COMP4300/8300 2017 - Tutorial/Laboratory 5

GPU Programming with CUDA

IMPORTANT: This lab will **NOT** use Raijin. It will use a system run by the Computer Systems group. You will need to attend the lab in order to get access to this platform.

The aim of this lab is to introduce you to programming GPUs using CUDA. The material is taken from the book CUDA by Example: An introduction to general-purpose GPU programming by Jason Sanders and Edward Kandrot. A PDF copy of the book can be found HERE


Accessing the Jetson Systems


There are two Jetson systems, jetson1 and jetson2. They are located in an office in the CSIT building and are accessed by first logging onto a head node called sabretooth. You can use either of two systems; note however they have separate home directories, so you might want to choose one and stick to it (unless the load on it is high). Login instructions are as follows:

# Login to the head node using your ANU uni id:
1) ssh (uni_id)@sabretooth.anu.edu.au
    password: (need to obtain during lab5)
# Change your password
2) passwd

# SSH to either jetson1 or jetson2. To help balance load, log into jetson1 if
# the last digit of you uni-id is odd, jetson2 otherwise.
3) ssh jetson(1|2)
    password: (same as initially on sabretooth)
# Change your password
4) passwd
You may also want to set up your ssh keys both on sabretooth and Jetson to facilitate transfer of files.

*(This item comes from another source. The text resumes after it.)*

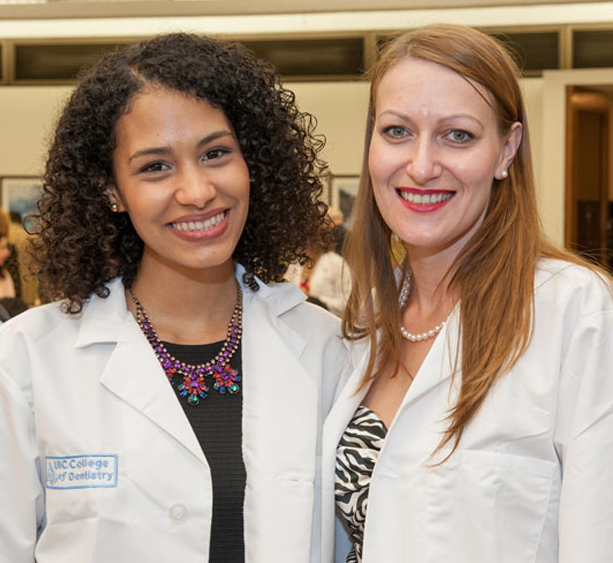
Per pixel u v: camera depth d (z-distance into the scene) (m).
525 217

A tar file containing all the programs for this lab is available HERE. Save this tar file on your local desktop and then transfer it via sabretooth to the Jetson system. Alternatively, on a Jetson node: wget https://cs.anu.edu.au/courses/comp4300/practicals/prac5.tar The tar file contains a subset of the example code that comes with the CUDA by Example book. The full set of examples are available here. We will draw on examples from Chapters 3-5.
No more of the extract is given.